Tuesday 8 March 2011

Carnaval

It's 5 pm. I sit in a dark classroom and watch Oggy and DeeDee. With me today are: a few Portuguese peasants, a male nurse, two Flamenco dancers, Zorro, a cat, a group of pirates and a very small old woman drowning in a salt-and-pepper wig.

It's Carnaval and, after all the excitement, lessons are impossible. Enter Oggy and DeeDee, who appear to be a version of the Itchy and Scratcy show. Multi-coloured violence, eye watering, and yet the kids watch with utmost nonchalance. The two other teachers present tap on computers. Everyone's tired, slumped in their chairs. I'm floating in a post-stress daze. Kira's been fretting all week, chirping excitedly, telling everyone she was 'going as a gypsy girl.'

'Mum, shall we see what I can wear?' - the phrase most heard since last Saturday. 'Tomorrow' – the phrase most uttered.

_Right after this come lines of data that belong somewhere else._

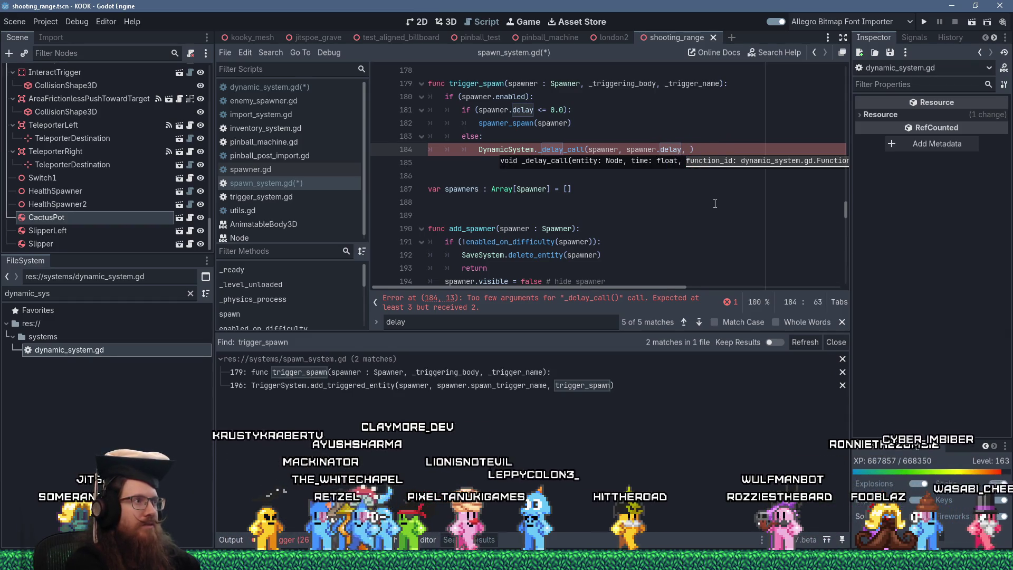
text(ynamicSystem.Func)
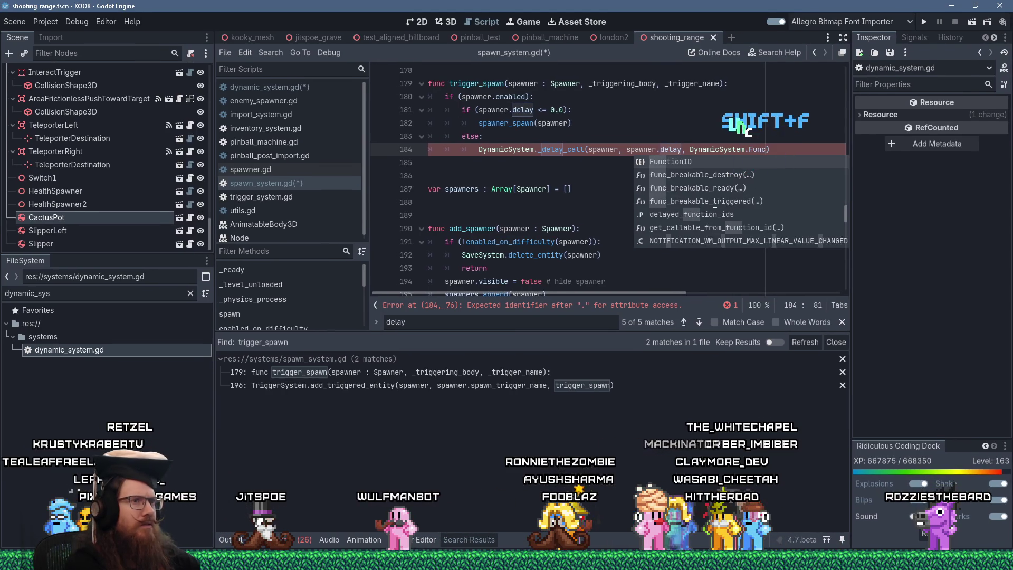
key(Return)
text(.)
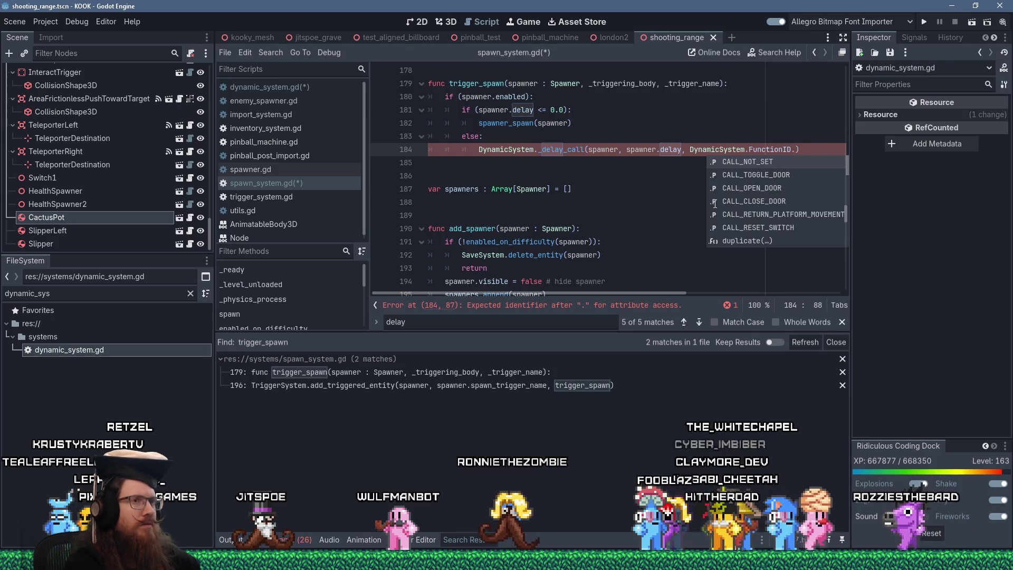
text(CALL_S)
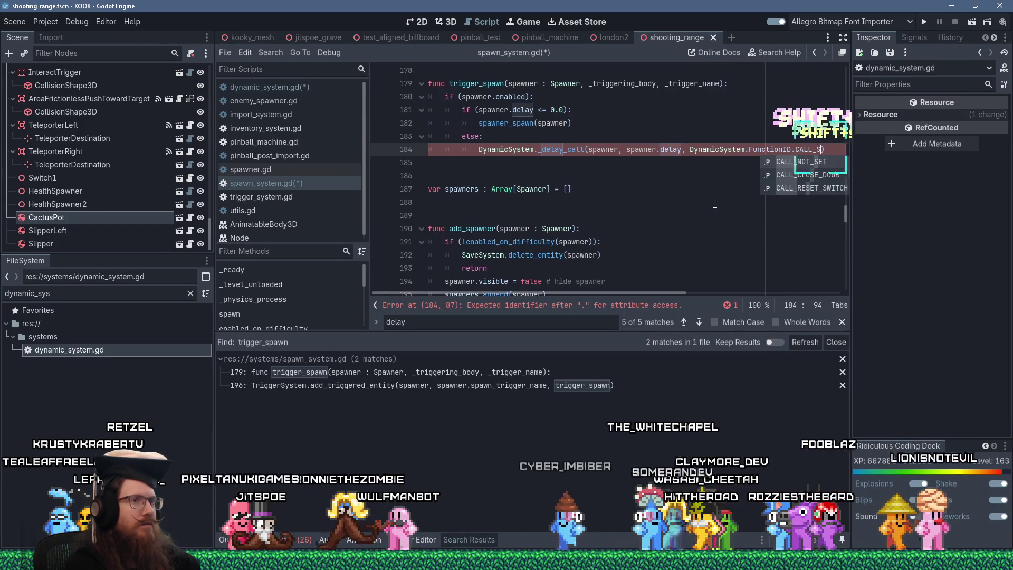
text(PAWN)
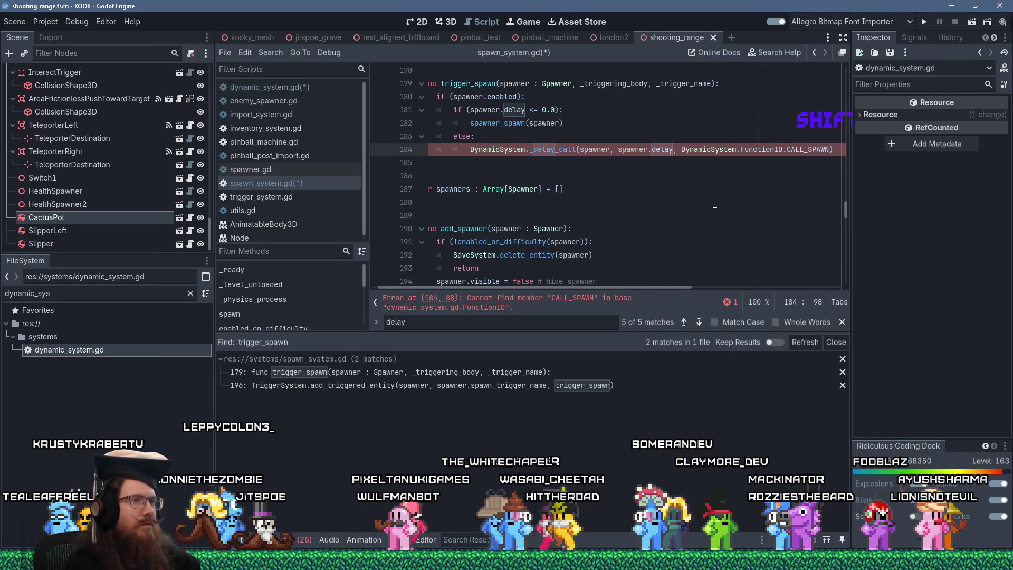
key(ctrl+s)
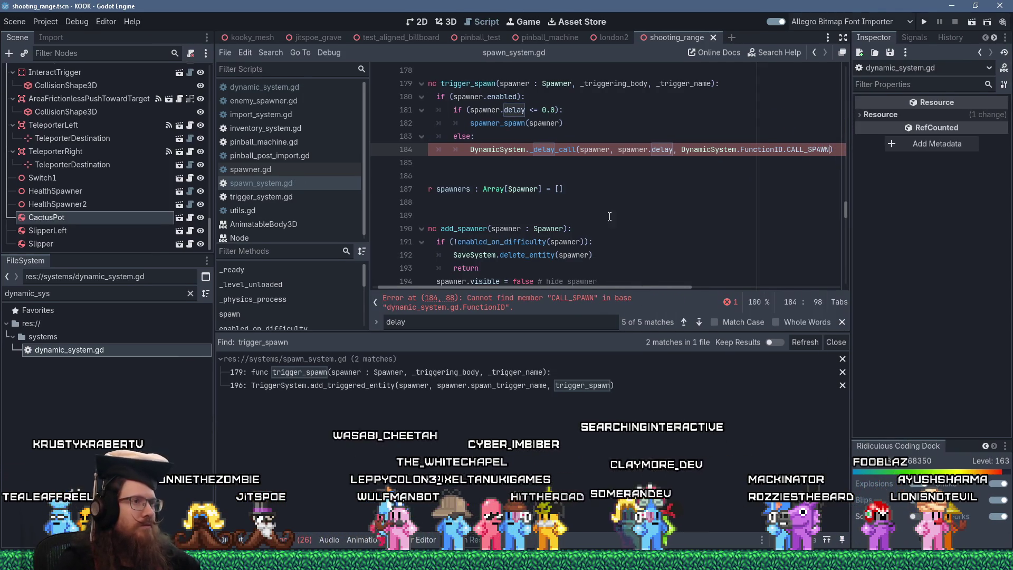
click(570, 177)
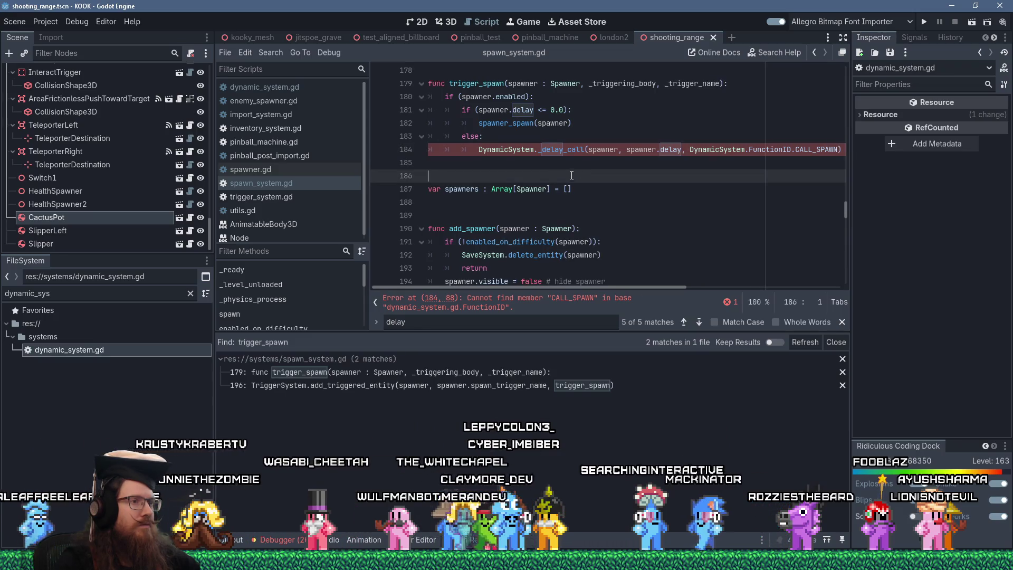
key(Up)
Inspect the FunctionID enum and its CALL_SPAWN entry in dynamic_system.gd.
click(298, 90)
scroll(596, 203, up, 10)
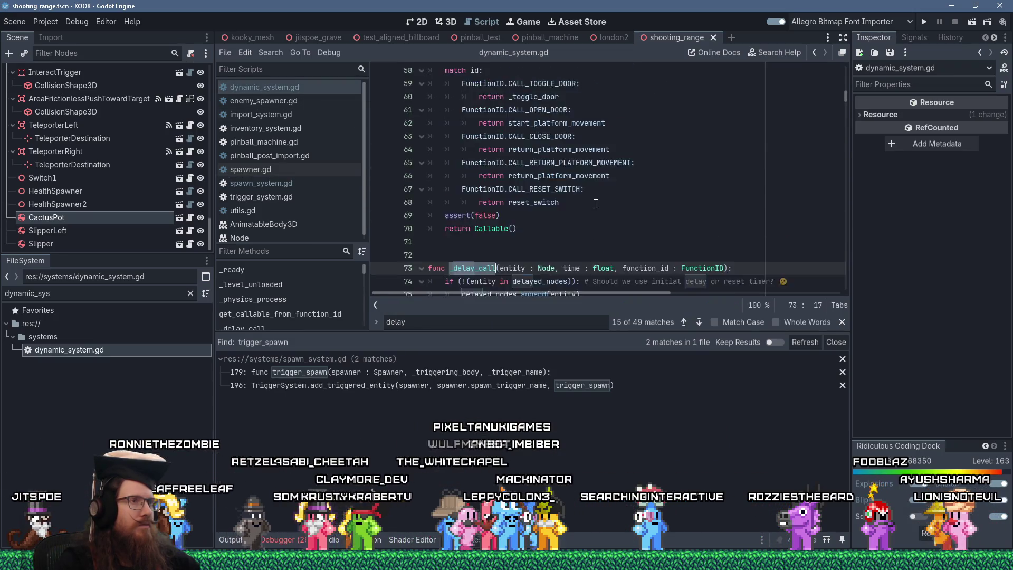
scroll(595, 203, up, 5)
scroll(596, 203, down, 5)
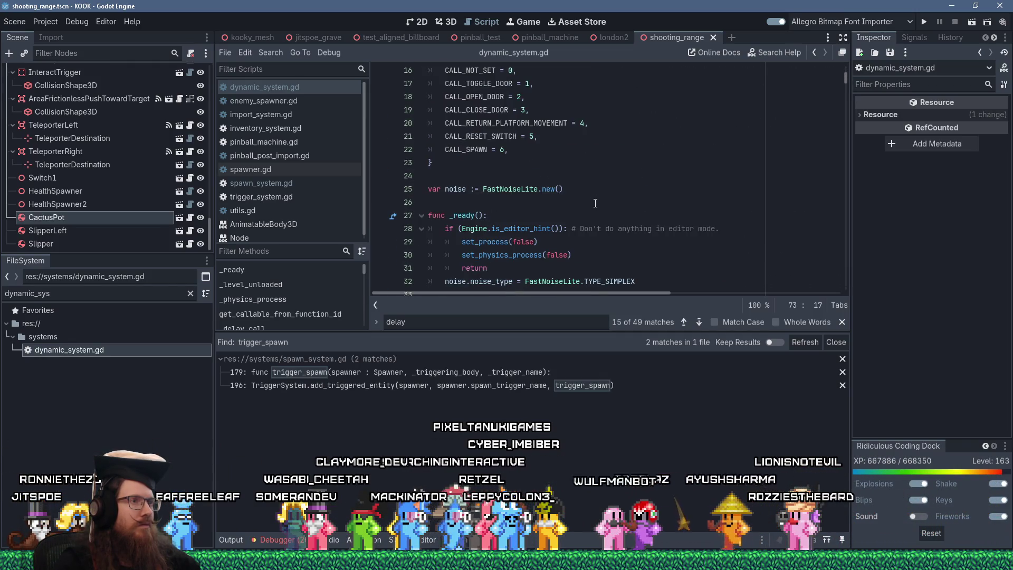
click(464, 153)
scroll(472, 155, up, 4)
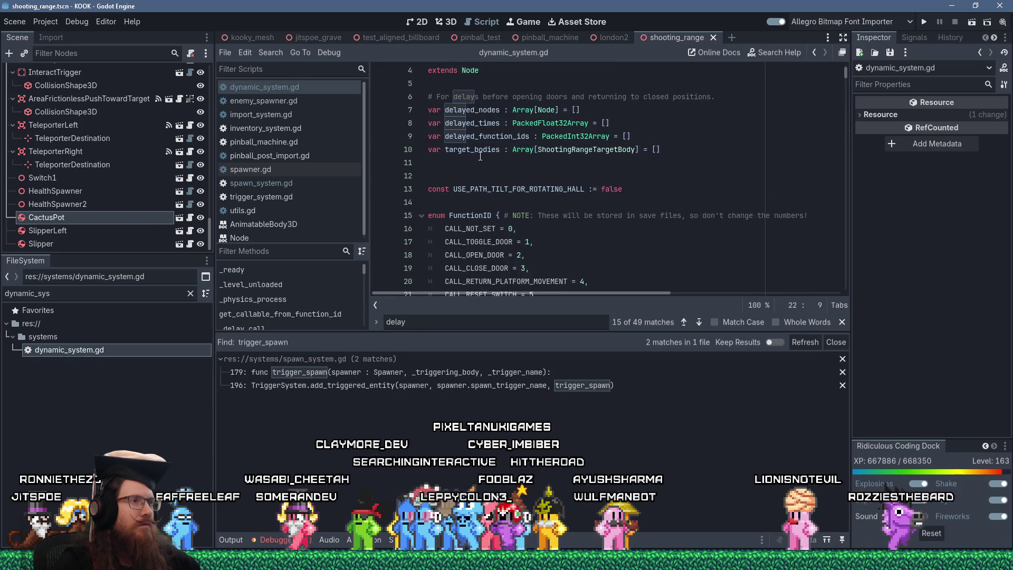
scroll(486, 181, down, 2)
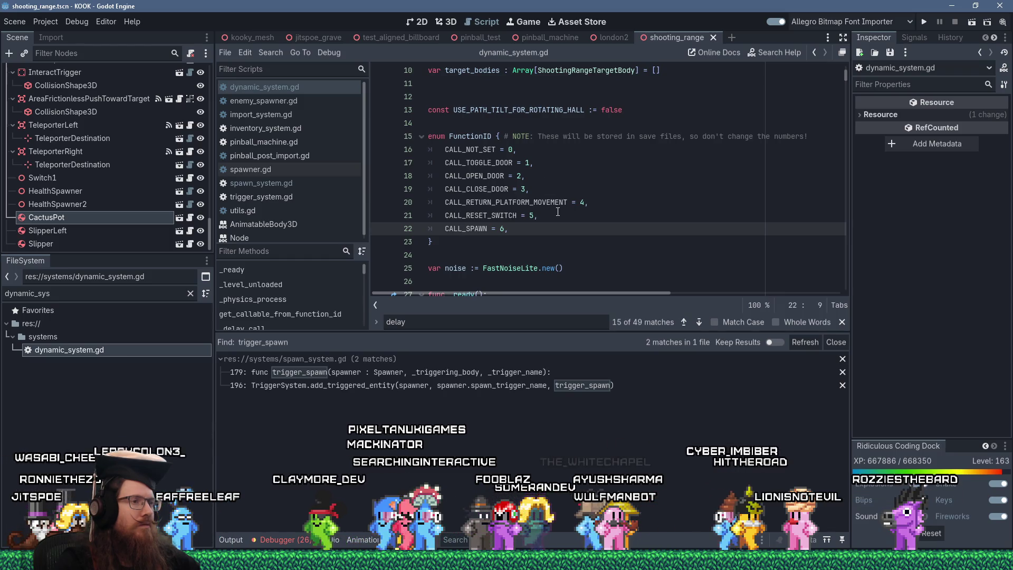
Find the CALL_RESET_SWITCH case in the get_callable_from_function_id match.
click(286, 182)
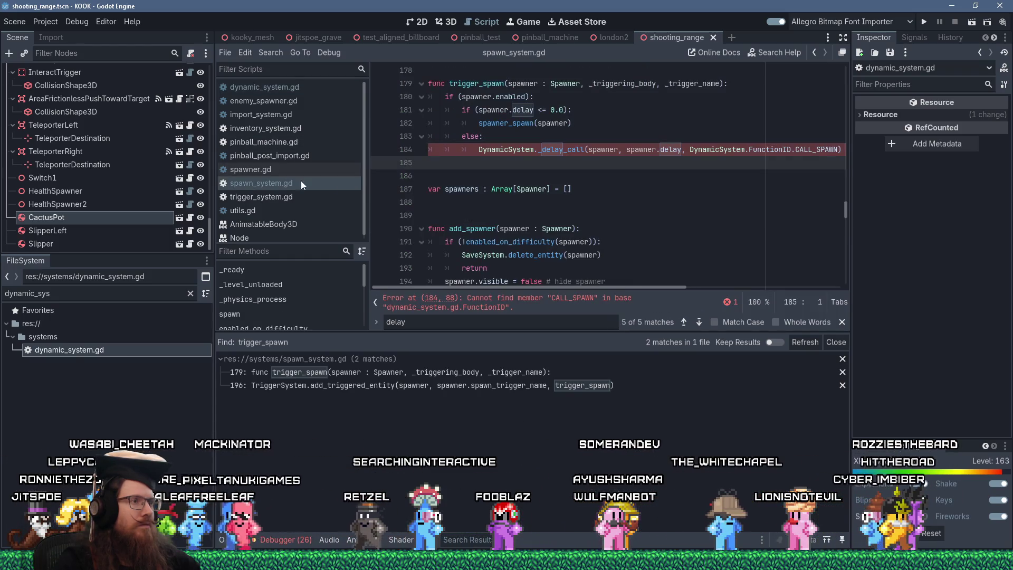
scroll(563, 196, up, 1)
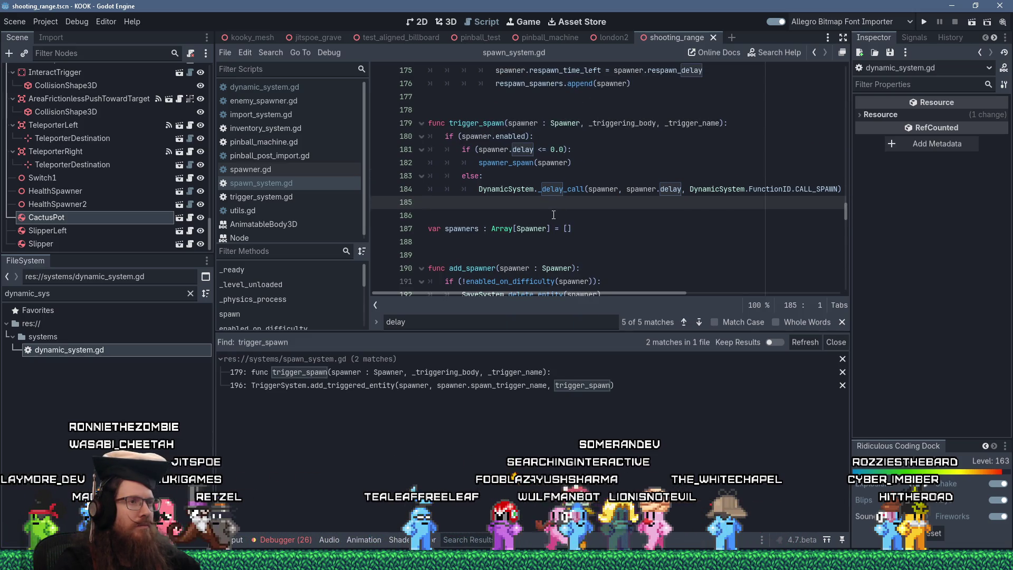
click(289, 85)
click(477, 217)
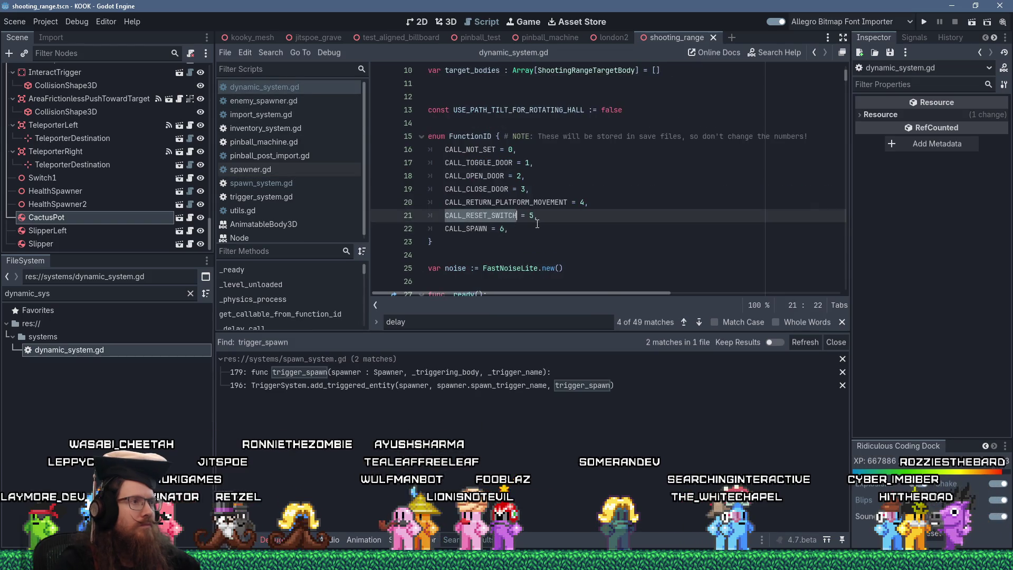
key(ctrl+f)
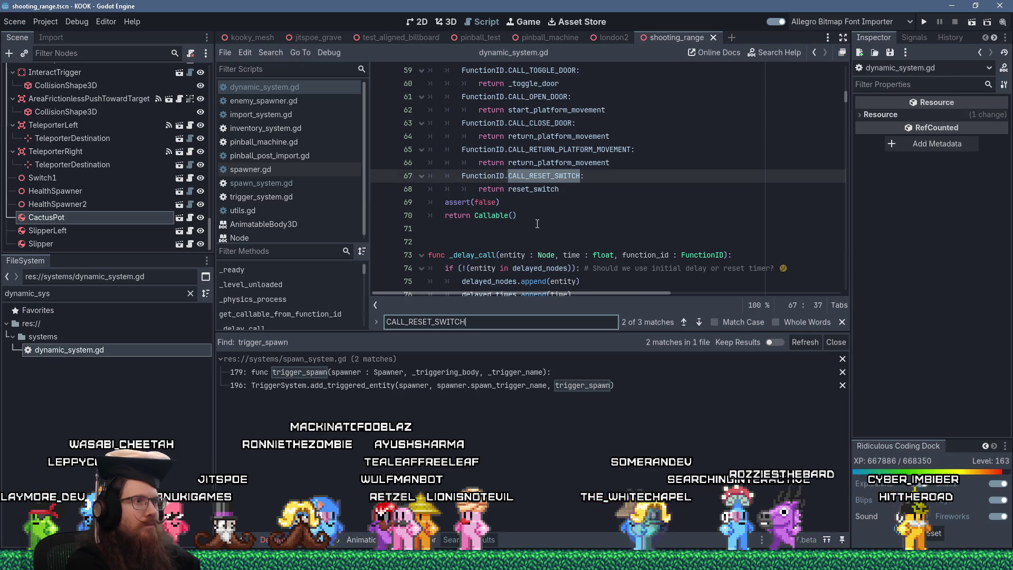
key(Escape)
scroll(613, 195, up, 2)
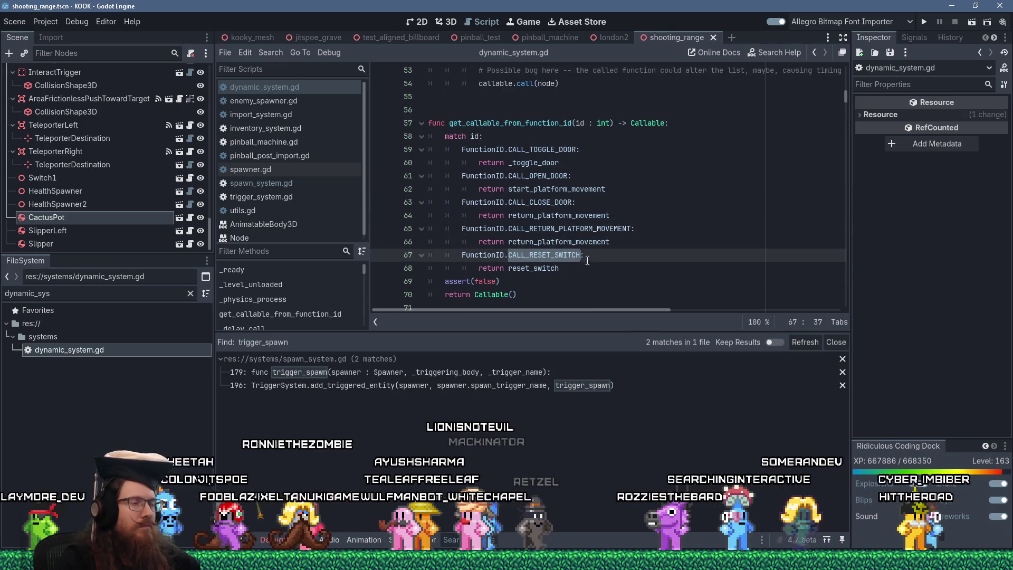
Add a FunctionID.CALL_SPAWN case to the match, starting its return SpawnSystem line.
click(630, 273)
key(Return)
key(BackSpace)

Finally, we looked – on the night before the Carnaval parade, which is VERY RESPECTABLE INDEED. It could have been – please keep it in mind – ten minutes before the parade.

She went as A Mongolian Princess (or just A Mongolian Person; if that's still too much, maybe only An Aspiring Mongol?) She wore golden silk pijamas, a red dragon vest and an arctic hare hat from Russia. She doesn't know it was pijamas, let's keep it like that.

The parade was on Thursday morning, market day in Monsoonville. The entire infantile population of the region was marched through town in Carnaval clothes, in a rain of confetti and a blur of jolly music.

Henry – our little Down Syndrome boy – was leading the parade, beating merily on a huge drum.

Everyone was ecstatic. Kira's white hare hat was shedding so much hair it looked like snow. When the kids ran out of confetti, they hit on a great plan: pat the hat; white bunny hairs would fill the streets at once.

P.S. It's now Tuesday evening, and Kira's off to her third Carnaval parade. She's wearing her third costume so far (after Mongolian Princess she became a Bride and now a Flower Fairy, but not yet a Gypsy Girl). The masks and music are the same. The white hare hat is bald.